The real reason Liu’s remarks are a sore spot for Republicans begins with the controversy over the nomination of Robert Bork by President Ronald Reagan in 1987. At the time, Senator Ted Kennedy issued a blistering statement: “Robert Bork’s America is a land in which women would be forced into back-alley abortions, blacks would sit at segregated lunch counters, rogue police could break down citizens’ doors in midnight raids, schoolchildren could not be taught about evolution, writers and artists could be censored at the whim of the Government, and the doors of the Federal courts would be shut on the fingers of millions of citizens for whom the judiciary is — and is often the only — protector of the individual rights that are the heart of our democracy.”
Bork’s nomination was defeated, and his name was immortalized as a political verb — to defeat a Supreme Court nominee was to “bork”him. The similarities between Liu’s remarks about Alito and Kennedy’s about Bork are inescapable — both constitute a scathing liberal indictment of the conservative vision of America, one conservatives think is grossly unfair — and likely part of the reason Republicans have reacted to them so harshly.
So in a sense, filibustering Liu’s nomination isn’t just revenge for Alito. It’s also payback for Robert Bork. While the political reasons for blocking Liu are obvious — if he attains the bench, he could be an attractive pick for Supreme Court later — what’s more remarkable is the pettiness of the underlying rationale, which is all about revenge.
http://www.washingtonpost.com/blogs/plum-line/post/gop-effort-to-block-goodwin-liu-is-all-about-petty-revenge/2011/03/04/AFbGkB7G_blog.html
Bummer!
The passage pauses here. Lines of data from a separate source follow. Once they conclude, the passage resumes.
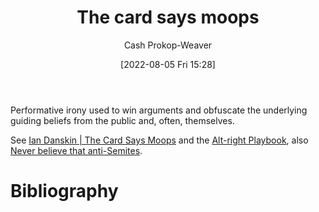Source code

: :PROPERTIES:
:ID:       7e543b7d-8335-45e9-94ec-1392c0c91ce0
:LAST_MODIFIED: [2024-01-08 Mon 08:18]
:END:
#+title: The card says moops
#+hugo_custom_front_matter: :slug "7e543b7d-8335-45e9-94ec-1392c0c91ce0"
#+author: Cash Prokop-Weaver
#+date: [2022-08-05 Fri 15:28]
#+filetags: :concept:

Performative irony used to win arguments and obfuscate the underlying guiding beliefs from the public and, often, themselves.

See [[id:d23a7621-32c5-4cf6-8f2e-e9a84bb55eec][Ian Danskin | The Card Says Moops]] and the [[id:913d6ace-03ac-4d34-ae92-5bd8a519236c][Alt-right Playbook]], also [[id:a991edbf-1372-4296-ab3e-c45dadcfdc20][Never believe that anti-Semites]].

* Flashcards :noexport:
** Describe :fc:
:PROPERTIES:
:ID:       d5d7cec6-a4a6-4049-a89d-519e13d35701
:ANKI_NOTE_ID: 1656857049757
:FC_CREATED: 2022-07-03T14:04:09Z
:FC_TYPE:  double
:END:
:REVIEW_DATA:
| position | ease | box | interval | due                  |
|----------+------+-----+----------+----------------------|
| front    | 2.45 |   8 |   520.30 | 2025-06-11T23:31:13Z |
| back     | 2.65 |   8 |   675.38 | 2025-08-21T16:38:19Z |
:END:

[[id:7e543b7d-8335-45e9-94ec-1392c0c91ce0][The card says moops]]

*** Back

Performative irony used to win arguments and obfuscate the underlying guiding beliefs from the public and, often, themselves.

*** Source
[cite:@danskinCardSaysMoops2019]
** Example(s) ([[id:913d6ace-03ac-4d34-ae92-5bd8a519236c][Alt-right Playbook]]) :fc:
:PROPERTIES:
:ID:       1b306faf-5d03-4940-9a68-932b76e6a26d
:ANKI_NOTE_ID: 1656857050582
:FC_CREATED: 2022-07-03T14:04:10Z
:FC_TYPE:  double
:END:
:REVIEW_DATA:
| position | ease | box | interval | due                  |
|----------+------+-----+----------+----------------------|
| front    | 2.50 |   8 |   640.62 | 2025-09-05T05:45:50Z |
| back     | 2.35 |   8 |   419.70 | 2024-11-07T08:03:30Z |
:END:

[[id:7e543b7d-8335-45e9-94ec-1392c0c91ce0][The card says moops]]

*** Back

- I just want to watch the world burn
- I'm just here to trigger the libs ([[id:d8ff4c8c-4032-473b-9060-8bd7903784c8][Why is it always the libs?]])

*** Source
[cite:@danskinCardSaysMoops2019]
* Bibliography
#+print_bibliography:
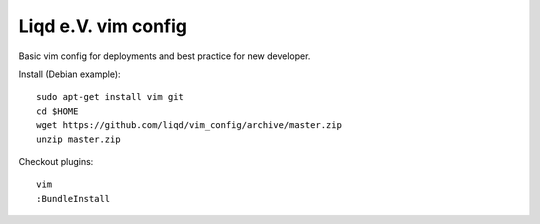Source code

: Liqd e.V. vim config
===================

Basic vim config for deployments and best practice for new developer.

Install (Debian example)::
    
    sudo apt-get install vim git
    cd $HOME
    wget https://github.com/liqd/vim_config/archive/master.zip
    unzip master.zip 

Checkout plugins::

    vim
    :BundleInstall 
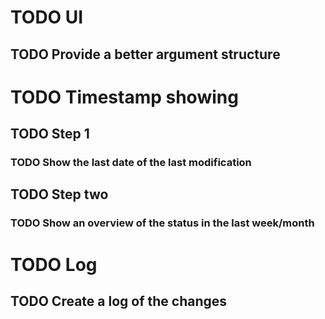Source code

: * TODO UI
** TODO Provide a better argument structure

* TODO Timestamp showing
** TODO Step 1
*** TODO Show the last date of the last modification
** TODO Step two
*** TODO Show an overview of the status in the last week/month

* TODO Log
** TODO Create a log of the changes


Senate voted 52-43 for filibuster.
I thought I read somewhere that filibustering judicial nominees was unconstitutional … I’m looking into it right now … if anyone knows off-hand, please let me know …
By the by … Charles Grassley is an idiot who has issues with reading comprehension …
It’s is just MHO but Senator Chuck Gassley is really twisted!
http://thinkprogress.org/2011/05/19/grassley-liu-communist-china/
CEJ,
You do mean ALieto, don’t you? 🙂
Swarthmore mom,
Thanks for the link to TPM; that sure was truth-telling on Alito!
BIL,
LOL, more truth-telling!
The DK (failed) link highlights some other Senators who might be more open to persuasion; if anyone wants to try to keep hope alive.
CEJ,
I would, but since my Senator is David “I’m A Koch Employee, er, Sucker” Vitter, it would be an exercise in futility.
Sorry about the link to DK; the exclamation point should be included.